DATASET RECORDS below:

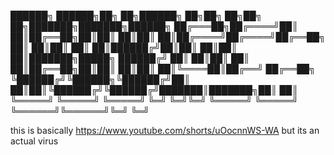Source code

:  ██████╗  ██████╗██╗   ██╗██████╗ ██╗██╗   ██╗██╗   ██╗███████╗███████╗██████╗ 
██╔═══██╗██╔════╝██║   ██║██╔══██╗██║██║   ██║██║   ██║██╔════╝██╔════╝██╔══██╗
██║   ██║██║     ██║   ██║██████╔╝██║██║   ██║██║   ██║███████╗█████╗  ██████╔╝
██║   ██║██║     ██║   ██║██╔══██╗██║██║   ██║██║   ██║╚════██║██╔══╝  ██╔══██╗
╚██████╔╝╚██████╗╚██████╔╝██║  ██║██║╚██████╔╝╚██████╔╝███████║███████╗██║  ██║
 ╚═════╝  ╚═════╝ ╚═════╝ ╚═╝  ╚═╝╚═╝ ╚═════╝  ╚═════╝ ╚══════╝╚══════╝╚═╝  ╚═╝


this is basically https://www.youtube.com/shorts/uOocnnWS-WA but its an actual virus
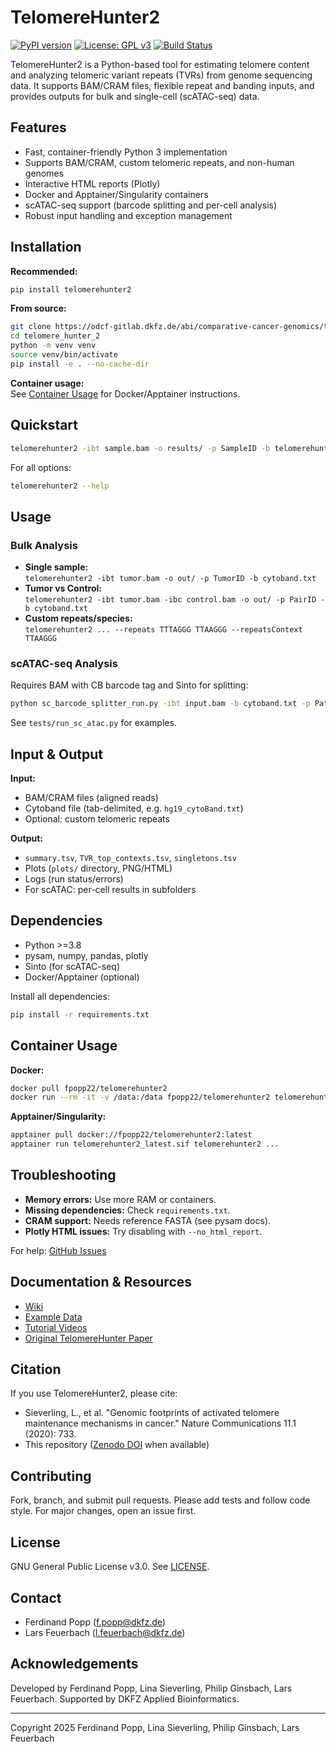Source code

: # TelomereHunter2

[![PyPI version](https://badge.fury.io/py/telomerehunter2.svg)](https://badge.fury.io/py/telomerehunter2)
[![License: GPL v3](https://img.shields.io/badge/License-GPLv3-blue.svg)](LICENSE.txt)
[![Build Status](https://img.shields.io/github/workflow/status/fpopp22/telomerehunter2/CI)](https://github.com/fpopp22/telomerehunter2/actions)

TelomereHunter2 is a Python-based tool for estimating telomere content and analyzing telomeric variant repeats (TVRs) from genome sequencing data. It supports BAM/CRAM files, flexible repeat and banding inputs, and provides outputs for bulk and single-cell (scATAC-seq) data.

## Features

- Fast, container-friendly Python 3 implementation
- Supports BAM/CRAM, custom telomeric repeats, and non-human genomes
- Interactive HTML reports (Plotly)
- Docker and Apptainer/Singularity containers
- scATAC-seq support (barcode splitting and per-cell analysis)
- Robust input handling and exception management

## Installation

**Recommended:**  
```bash
pip install telomerehunter2
```

**From source:**  
```bash
git clone https://odcf-gitlab.dkfz.de/abi/comparative-cancer-genomics/telomere_hunter_2.git
cd telomere_hunter_2
python -m venv venv
source venv/bin/activate
pip install -e . --no-cache-dir
```

**Container usage:**  
See [Container Usage](#container-usage) for Docker/Apptainer instructions.

## Quickstart

```bash
telomerehunter2 -ibt sample.bam -o results/ -p SampleID -b telomerehunter2/cytoband_files/hg19_cytoBand.txt
```
For all options:  
```bash
telomerehunter2 --help
```

## Usage

### Bulk Analysis

- **Single sample:**  
  `telomerehunter2 -ibt tumor.bam -o out/ -p TumorID -b cytoband.txt`
- **Tumor vs Control:**  
  `telomerehunter2 -ibt tumor.bam -ibc control.bam -o out/ -p PairID -b cytoband.txt`
- **Custom repeats/species:**  
  `telomerehunter2 ... --repeats TTTAGGG TTAAGGG --repeatsContext TTAAGGG`

### scATAC-seq Analysis

Requires BAM with CB barcode tag and Sinto for splitting:
```bash
python sc_barcode_splitter_run.py -ibt input.bam -b cytoband.txt -p PatientID -o out/ --keep-bams
```
See `tests/run_sc_atac.py` for examples.

## Input & Output

**Input:**  
- BAM/CRAM files (aligned reads)
- Cytoband file (tab-delimited, e.g. `hg19_cytoBand.txt`)
- Optional: custom telomeric repeats

**Output:**  
- `summary.tsv`, `TVR_top_contexts.tsv`, `singletons.tsv`
- Plots (`plots/` directory, PNG/HTML)
- Logs (run status/errors)
- For scATAC: per-cell results in subfolders

## Dependencies

- Python >=3.8
- pysam, numpy, pandas, plotly
- Sinto (for scATAC-seq)
- Docker/Apptainer (optional)

Install all dependencies:  
```bash
pip install -r requirements.txt
```

## Container Usage

**Docker:**  
```bash
docker pull fpopp22/telomerehunter2
docker run --rm -it -v /data:/data fpopp22/telomerehunter2 telomerehunter2 -ibt /data/sample.bam -o /data/results -p SampleID -b /data/hg19_cytoBand.txt
```

**Apptainer/Singularity:**  
```bash
apptainer pull docker://fpopp22/telomerehunter2:latest
apptainer run telomerehunter2_latest.sif telomerehunter2 ...
```

## Troubleshooting

- **Memory errors:** Use more RAM or containers.
- **Missing dependencies:** Check `requirements.txt`.
- **CRAM support:** Needs reference FASTA (see pysam docs).
- **Plotly HTML issues:** Try disabling with `--no_html_report`.

For help: [GitHub Issues](https://github.com/fpopp22/telomerehunter2/issues)

## Documentation & Resources

- [Wiki](https://github.com/fpopp22/telomerehunter2/wiki)
- [Example Data](tests/)
- [Tutorial Videos](LICENSE.txt)
- [Original TelomereHunter Paper](https://bmcbioinformatics.biomedcentral.com/articles/10.1186/s12859-019-2851-0)

## Citation

If you use TelomereHunter2, please cite:
- Sieverling, L., et al. "Genomic footprints of activated telomere maintenance mechanisms in cancer." Nature Communications 11.1 (2020): 733.
- This repository ([Zenodo DOI](https://zenodo.org/record/XXXXXX) when available)

## Contributing

Fork, branch, and submit pull requests. Please add tests and follow code style. For major changes, open an issue first.

## License

GNU General Public License v3.0. See [LICENSE](LICENSE.txt).

## Contact

- Ferdinand Popp (f.popp@dkfz.de)
- Lars Feuerbach (l.feuerbach@dkfz.de)

## Acknowledgements

Developed by Ferdinand Popp, Lina Sieverling, Philip Ginsbach, Lars Feuerbach. Supported by DKFZ Applied Bioinformatics.

---

Copyright 2025 Ferdinand Popp, Lina Sieverling, Philip Ginsbach, Lars Feuerbach
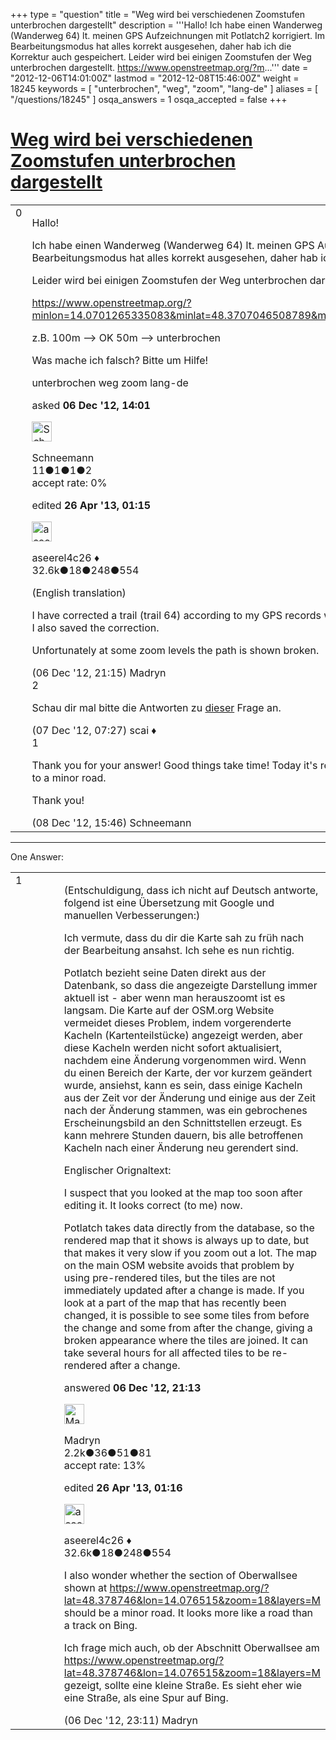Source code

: +++
type = "question"
title = "Weg wird bei verschiedenen Zoomstufen unterbrochen dargestellt"
description = '''Hallo! Ich habe einen Wanderweg (Wanderweg 64) lt. meinen GPS Aufzeichnungen mit Potlatch2 korrigiert. Im Bearbeitungsmodus hat alles korrekt ausgesehen, daher hab ich die Korrektur auch gespeichert. Leider wird bei einigen Zoomstufen der Weg unterbrochen dargestellt. https://www.openstreetmap.org/?m...'''
date = "2012-12-06T14:01:00Z"
lastmod = "2012-12-08T15:46:00Z"
weight = 18245
keywords = [ "unterbrochen", "weg", "zoom", "lang-de" ]
aliases = [ "/questions/18245" ]
osqa_answers = 1
osqa_accepted = false
+++

<div class="headNormal">

# [Weg wird bei verschiedenen Zoomstufen unterbrochen dargestellt](/questions/18245/weg-wird-bei-verschiedenen-zoomstufen-unterbrochen-dargestellt)

</div>

<div id="main-body">

<div id="askform">

<table id="question-table" style="width:100%;">
<colgroup>
<col style="width: 50%" />
<col style="width: 50%" />
</colgroup>
<tbody>
<tr>
<td style="width: 30px; vertical-align: top"><div class="vote-buttons">
<span id="post-18245-upvote" class="ajax-command post-vote up" rel="nofollow" title="I like this post (click again to cancel)"> </span>
<div id="post-18245-score" class="post-score" title="current number of votes">
0
</div>
<span id="post-18245-downvote" class="ajax-command post-vote down" rel="nofollow" title="I dont like this post (click again to cancel)"> </span> <span id="favorite-mark" class="ajax-command favorite-mark" rel="nofollow" title="mark/unmark this question as favorite (click again to cancel)"> </span>
<div id="favorite-count" class="favorite-count">
&#10;</div>
</div></td>
<td><div id="item-right">
<div class="question-body">
<p>Hallo!</p>
<p>Ich habe einen Wanderweg (Wanderweg 64) lt. meinen GPS Aufzeichnungen mit Potlatch2 korrigiert. Im Bearbeitungsmodus hat alles korrekt ausgesehen, daher hab ich die Korrektur auch gespeichert.</p>
<p>Leider wird bei einigen Zoomstufen der Weg unterbrochen dargestellt.</p>
<p><a href="https://www.openstreetmap.org/?minlon=14.0701265335083&amp;minlat=48.3707046508789&amp;maxlon=14.0803871154785&amp;maxlat=48.3793258666992">https://www.openstreetmap.org/?minlon=14.0701265335083&amp;minlat=48.3707046508789&amp;maxlon=14.0803871154785&amp;maxlat=48.3793258666992</a></p>
<p>z.B. 100m --&gt; OK 50m --&gt; unterbrochen</p>
<p>Was mache ich falsch? Bitte um Hilfe!</p>
</div>
<div id="question-tags" class="tags-container tags">
<span class="post-tag tag-link-unterbrochen" rel="tag" title="see questions tagged &#39;unterbrochen&#39;">unterbrochen</span> <span class="post-tag tag-link-weg" rel="tag" title="see questions tagged &#39;weg&#39;">weg</span> <span class="post-tag tag-link-zoom" rel="tag" title="see questions tagged &#39;zoom&#39;">zoom</span> <span class="post-tag tag-link-lang-de" rel="tag" title="see questions tagged &#39;lang-de&#39;">lang-de</span>
</div>
<div id="question-controls" class="post-controls">
&#10;</div>
<div class="post-update-info-container">
<div class="post-update-info post-update-info-user">
<p>asked <strong>06 Dec '12, 14:01</strong></p>
<img src="https://secure.gravatar.com/avatar/60ef48b2662dc5eb81bfb4f95e3c7c4a?s=32&amp;d=identicon&amp;r=g" class="gravatar" width="32" height="32" alt="Schneemann&#39;s gravatar image" />
<p><span>Schneemann</span><br />
<span class="score" title="11 reputation points">11</span><span title="1 badges"><span class="badge1">●</span><span class="badgecount">1</span></span><span title="1 badges"><span class="silver">●</span><span class="badgecount">1</span></span><span title="2 badges"><span class="bronze">●</span><span class="badgecount">2</span></span><br />
<span class="accept_rate" title="Rate of the user&#39;s accepted answers">accept rate:</span> <span title="Schneemann has no accepted answers">0%</span></p>
</div>
<div class="post-update-info post-update-info-edited">
<p><span> edited <strong>26 Apr '13, 01:15</strong> </span></p>
<img src="https://secure.gravatar.com/avatar/66f0dc05b44574e3894be07b0b37cf37?s=32&amp;d=identicon&amp;r=g" class="gravatar" width="32" height="32" alt="aseerel4c26&#39;s gravatar image" />
<p><span>aseerel4c26 ♦</span><br />
<span class="score" title="32615 reputation points"><span>32.6k</span></span><span title="18 badges"><span class="badge1">●</span><span class="badgecount">18</span></span><span title="248 badges"><span class="silver">●</span><span class="badgecount">248</span></span><span title="554 badges"><span class="bronze">●</span><span class="badgecount">554</span></span></p>
</div>
</div>
<div id="comments-container-18245" class="comments-container">
<span id="18261"></span>
<div id="comment-18261" class="comment">
<div id="post-18261-score" class="comment-score">
&#10;</div>
<div class="comment-text">
<p>(English translation)</p>
<p>I have corrected a trail (trail 64) according to my GPS records with Potlatch2. In edit mode, everything looked correct, so I also saved the correction.</p>
<p>Unfortunately at some zoom levels the path is shown broken.</p>
</div>
<div id="comment-18261-info" class="comment-info">
<span class="comment-age">(06 Dec '12, 21:15)</span> <span class="comment-user userinfo">Madryn</span>
</div>
</div>
<span id="18265"></span>
<div id="comment-18265" class="comment">
<div id="post-18265-score" class="comment-score">
2
</div>
<div class="comment-text">
<p>Schau dir mal bitte die Antworten zu <a href="/questions/102/i-have-made-edits-but-they-dont-show-up-on-the-map">dieser</a> Frage an.</p>
</div>
<div id="comment-18265-info" class="comment-info">
<span class="comment-age">(07 Dec '12, 07:27)</span> <span class="comment-user userinfo">scai ♦</span>
</div>
</div>
<span id="18291"></span>
<div id="comment-18291" class="comment">
<div id="post-18291-score" class="comment-score">
1
</div>
<div class="comment-text">
<p>Thank you for your answer! Good things take time! Today it's really korrekt. The road Oberwaldsee I also corrected again to a minor road.</p>
<p>Thank you!</p>
</div>
<div id="comment-18291-info" class="comment-info">
<span class="comment-age">(08 Dec '12, 15:46)</span> <span class="comment-user userinfo">Schneemann</span>
</div>
</div>
</div>
<div id="comment-tools-18245" class="comment-tools">
&#10;</div>
<div class="clear">
&#10;</div>
<div id="comment-18245-form-container" class="comment-form-container">
&#10;</div>
<div class="clear">
&#10;</div>
</div></td>
</tr>
</tbody>
</table>

------------------------------------------------------------------------

<div class="tabBar">

<span id="sort-top"></span>

<div class="headQuestions">

One Answer:

</div>

</div>

<span id="18260"></span>

<div id="answer-container-18260" class="answer">

<table style="width:100%;">
<colgroup>
<col style="width: 50%" />
<col style="width: 50%" />
</colgroup>
<tbody>
<tr>
<td style="width: 30px; vertical-align: top"><div class="vote-buttons">
<span id="post-18260-upvote" class="ajax-command post-vote up" rel="nofollow" title="I like this post (click again to cancel)"> </span>
<div id="post-18260-score" class="post-score" title="current number of votes">
1
</div>
<span id="post-18260-downvote" class="ajax-command post-vote down" rel="nofollow" title="I dont like this post (click again to cancel)"> </span>
</div></td>
<td><div class="item-right">
<div class="answer-body">
<p>(Entschuldigung, dass ich nicht auf Deutsch antworte, folgend ist eine Übersetzung mit Google und manuellen Verbesserungen:)</p>
<p>Ich vermute, dass du dir die Karte sah zu früh nach der Bearbeitung ansahst. Ich sehe es nun richtig.</p>
<p>Potlatch bezieht seine Daten direkt aus der Datenbank, so dass die angezeigte Darstellung immer aktuell ist - aber wenn man herauszoomt ist es langsam. Die Karte auf der OSM.org Website vermeidet dieses Problem, indem vorgerenderte Kacheln (Kartenteilstücke) angezeigt werden, aber diese Kacheln werden nicht sofort aktualisiert, nachdem eine Änderung vorgenommen wird. Wenn du einen Bereich der Karte, der vor kurzem geändert wurde, ansiehst, kann es sein, dass einige Kacheln aus der Zeit vor der Änderung und einige aus der Zeit nach der Änderung stammen, was ein gebrochenes Erscheinungsbild an den Schnittstellen erzeugt. Es kann mehrere Stunden dauern, bis alle betroffenen Kacheln nach einer Änderung neu gerendert sind.</p>
<p>Englischer Orignaltext:</p>
<p>I suspect that you looked at the map too soon after editing it. It looks correct (to me) now.</p>
<p>Potlatch takes data directly from the database, so the rendered map that it shows is always up to date, but that makes it very slow if you zoom out a lot. The map on the main OSM website avoids that problem by using pre-rendered tiles, but the tiles are not immediately updated after a change is made. If you look at a part of the map that has recently been changed, it is possible to see some tiles from before the change and some from after the change, giving a broken appearance where the tiles are joined. It can take several hours for all affected tiles to be re-rendered after a change.</p>
</div>
<div class="answer-controls post-controls">
&#10;</div>
<div class="post-update-info-container">
<div class="post-update-info post-update-info-user">
<p>answered <strong>06 Dec '12, 21:13</strong></p>
<img src="https://secure.gravatar.com/avatar/c81fd17cde8b2747629b78bdef81a202?s=32&amp;d=identicon&amp;r=g" class="gravatar" width="32" height="32" alt="Madryn&#39;s gravatar image" />
<p><span>Madryn</span><br />
<span class="score" title="2241 reputation points"><span>2.2k</span></span><span title="36 badges"><span class="badge1">●</span><span class="badgecount">36</span></span><span title="51 badges"><span class="silver">●</span><span class="badgecount">51</span></span><span title="81 badges"><span class="bronze">●</span><span class="badgecount">81</span></span><br />
<span class="accept_rate" title="Rate of the user&#39;s accepted answers">accept rate:</span> <span title="Madryn has 5 accepted answers">13%</span></p>
</div>
<div class="post-update-info post-update-info-edited">
<p><span> edited <strong>26 Apr '13, 01:16</strong> </span></p>
<img src="https://secure.gravatar.com/avatar/66f0dc05b44574e3894be07b0b37cf37?s=32&amp;d=identicon&amp;r=g" class="gravatar" width="32" height="32" alt="aseerel4c26&#39;s gravatar image" />
<p><span>aseerel4c26 ♦</span><br />
<span class="score" title="32615 reputation points"><span>32.6k</span></span><span title="18 badges"><span class="badge1">●</span><span class="badgecount">18</span></span><span title="248 badges"><span class="silver">●</span><span class="badgecount">248</span></span><span title="554 badges"><span class="bronze">●</span><span class="badgecount">554</span></span></p>
</div>
</div>
<div id="comments-container-18260" class="comments-container">
<span id="18263"></span>
<div id="comment-18263" class="comment">
<div id="post-18263-score" class="comment-score">
&#10;</div>
<div class="comment-text">
<p>I also wonder whether the section of Oberwallsee shown at <a href="https://www.openstreetmap.org/?lat=48.378746&amp;lon=14.076515&amp;zoom=18&amp;layers=M">https://www.openstreetmap.org/?lat=48.378746&amp;lon=14.076515&amp;zoom=18&amp;layers=M</a> should be a minor road. It looks more like a road than a track on Bing.</p>
<p>Ich frage mich auch, ob der Abschnitt Oberwallsee am <a href="https://www.openstreetmap.org/?lat=48.378746&amp;lon=14.076515&amp;zoom=18&amp;layers=M">https://www.openstreetmap.org/?lat=48.378746&amp;lon=14.076515&amp;zoom=18&amp;layers=M</a> gezeigt, sollte eine kleine Straße. Es sieht eher wie eine Straße, als eine Spur auf Bing.</p>
</div>
<div id="comment-18263-info" class="comment-info">
<span class="comment-age">(06 Dec '12, 23:11)</span> <span class="comment-user userinfo">Madryn</span>
</div>
</div>
</div>
<div id="comment-tools-18260" class="comment-tools">
&#10;</div>
<div class="clear">
&#10;</div>
<div id="comment-18260-form-container" class="comment-form-container">
&#10;</div>
<div class="clear">
&#10;</div>
</div></td>
</tr>
</tbody>
</table>

</div>

<div class="paginator-container-left">

</div>

</div>

</div>

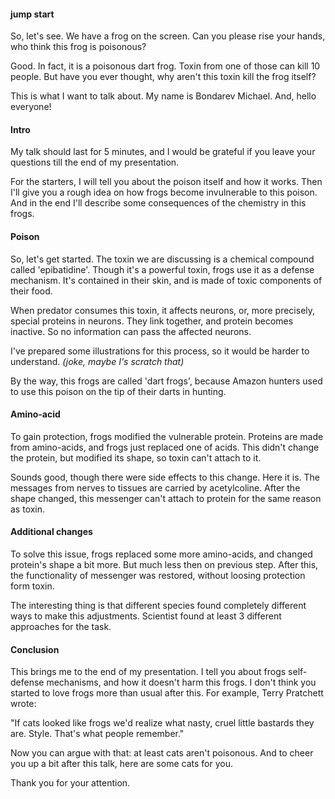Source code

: #### jump start

So, let's see. We have a frog on the screen. 
Can you please rise your hands, who think this frog is poisonous?

Good. In fact, it is a poisonous dart frog. Toxin from one of those can kill 10 people.
But have you ever thought, why aren't this toxin kill the frog itself?

This is what I want to talk about. My name is Bondarev Michael. And, hello everyone!

#### Intro

My talk should last for 5 minutes, and I would be grateful if you leave your questions till the end
of my presentation.

For the starters, I will tell you about the poison itself and how it works. Then I'll give you a rough idea
on how frogs become invulnerable to this poison. And in the end I'll describe some consequences of the 
chemistry in this frogs.

#### Poison

So, let's get started. The toxin we are discussing is a chemical compound called 'epibatidine'. 
Though it's a powerful toxin, frogs use it as a defense mechanism. It's contained in their skin, and is 
made of toxic components of their food. 

When predator consumes this toxin, it affects neurons, or, more precisely, special proteins in neurons.
They link together, and protein becomes inactive. So no information can pass the affected neurons.

I've prepared some illustrations for this process, so it would be harder to understand. _(joke, maybe I's scratch that)_

By the way, this frogs are called 'dart frogs', because Amazon hunters used to use this poison on the tip of
their darts in hunting.

#### Amino-acid

To gain protection, frogs modified the vulnerable protein. Proteins are made from amino-acids, and frogs
just replaced one of acids. This didn't change the protein, but modified its shape, so toxin can't attach
to it.

Sounds good, though there were side effects to this change. Here it is.
The messages from nerves to tissues are carried by acetylcoline. After the shape changed, this messenger 
can't attach to protein for the same reason as toxin.

#### Additional changes

To solve this issue, frogs replaced some more amino-acids, and changed protein's shape a bit more. But much 
less then on previous step. After this, the functionality of messenger was restored, without loosing 
protection form toxin.

The interesting thing is that different species found completely different ways to make this adjustments.
Scientist found at least 3 different approaches for the task.

#### Conclusion

This brings me to the end of my presentation. I tell you about frogs self-defense mechanisms, and 
how it doesn't harm this frogs. 
I don't think you started to love frogs more than usual after this. For example, Terry Pratchett wrote:

"If cats looked like frogs we'd realize what nasty, cruel little bastards they are.
Style. That's what people remember."

Now you can argue with that: at least cats aren't poisonous. And to cheer you up a bit after this talk,
here are some cats for you.

Thank you for your attention. 

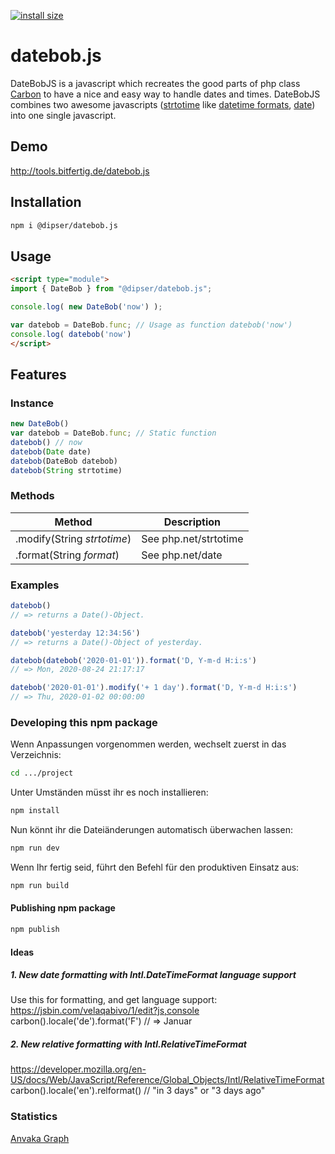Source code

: [![install size](https://packagephobia.com/badge?p=@dipser/datebob.js)](https://packagephobia.com/result?p=@dipser/datebob.js)


# datebob.js
DateBobJS is a javascript which recreates the good parts of php class [Carbon](https://carbon.nesbot.com/docs/) to have a nice and easy way to handle dates and times. DateBobJS combines two awesome javascripts ([strtotime](https://locutus.io/php/datetime/strtotime/) like [datetime formats](https://www.php.net/manual/de/datetime.formats.relative.php), [date](https://locutus.io/php/datetime/date/)) into one single javascript.


## Demo

http://tools.bitfertig.de/datebob.js


## Installation

```bash
npm i @dipser/datebob.js
```


## Usage

```html
<script type="module">
import { DateBob } from "@dipser/datebob.js";

console.log( new DateBob('now') );

var datebob = DateBob.func; // Usage as function datebob('now')
console.log( datebob('now')
</script>
```


## Features

### Instance

```js
new DateBob()
var datebob = DateBob.func; // Static function
datebob() // now
datebob(Date date)
datebob(DateBob datebob)
datebob(String strtotime)
```

### Methods

| Method  	| Description  	|
|---	|---	|
| .modify(String *strtotime*)  	| See php.net/strtotime  	|
| .format(String *format*)  	| See php.net/date  	|


### Examples

```javascript
datebob()
// => returns a Date()-Object.

datebob('yesterday 12:34:56')
// => returns a Date()-Object of yesterday.

datebob(datebob('2020-01-01')).format('D, Y-m-d H:i:s')
// => Mon, 2020-08-24 21:17:17

datebob('2020-01-01').modify('+ 1 day').format('D, Y-m-d H:i:s')
// => Thu, 2020-01-02 00:00:00
```

### Developing this npm package

Wenn Anpassungen vorgenommen werden, wechselt zuerst in das Verzeichnis:

```bash
cd .../project
```

Unter Umständen müsst ihr es noch installieren:

```bash
npm install
```

Nun könnt ihr die Dateiänderungen automatisch überwachen lassen:

```bash
npm run dev
```

Wenn Ihr fertig seid, führt den Befehl für den produktiven Einsatz aus:

```bash
npm run build
```

#### Publishing npm package

```bash
npm publish
```


#### Ideas

##### 1. New date formatting with Intl.DateTimeFormat language support
Use this for formatting, and get language support:
https://jsbin.com/velaqabivo/1/edit?js,console
carbon().locale('de').format('F') // => Januar

##### 2. New relative formatting with Intl.RelativeTimeFormat
https://developer.mozilla.org/en-US/docs/Web/JavaScript/Reference/Global_Objects/Intl/RelativeTimeFormat
carbon().locale('en').relformat() // "in 3 days" or "3 days ago"


### Statistics

[Anvaka Graph](https://npm.anvaka.com/#!/view/3d/@dipser/datebob.js#/view/2d/%40dipser%2Fdatebob.js)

End of DATASET RECORDS.

Could you restate word for word the lines above, from the one that contains "- **Tumor vs Control:**" through the one that contains "- Cytoband file", and no others?

- **Tumor vs Control:**  
  `telomerehunter2 -ibt tumor.bam -ibc control.bam -o out/ -p PairID -b cytoband.txt`
- **Custom repeats/species:**  
  `telomerehunter2 ... --repeats TTTAGGG TTAAGGG --repeatsContext TTAAGGG`

### scATAC-seq Analysis

Requires BAM with CB barcode tag and Sinto for splitting:
```bash
python sc_barcode_splitter_run.py -ibt input.bam -b cytoband.txt -p PatientID -o out/ --keep-bams
```
See `tests/run_sc_atac.py` for examples.

## Input & Output

**Input:**  
- BAM/CRAM files (aligned reads)
- Cytoband file (tab-delimited, e.g. `hg19_cytoBand.txt`)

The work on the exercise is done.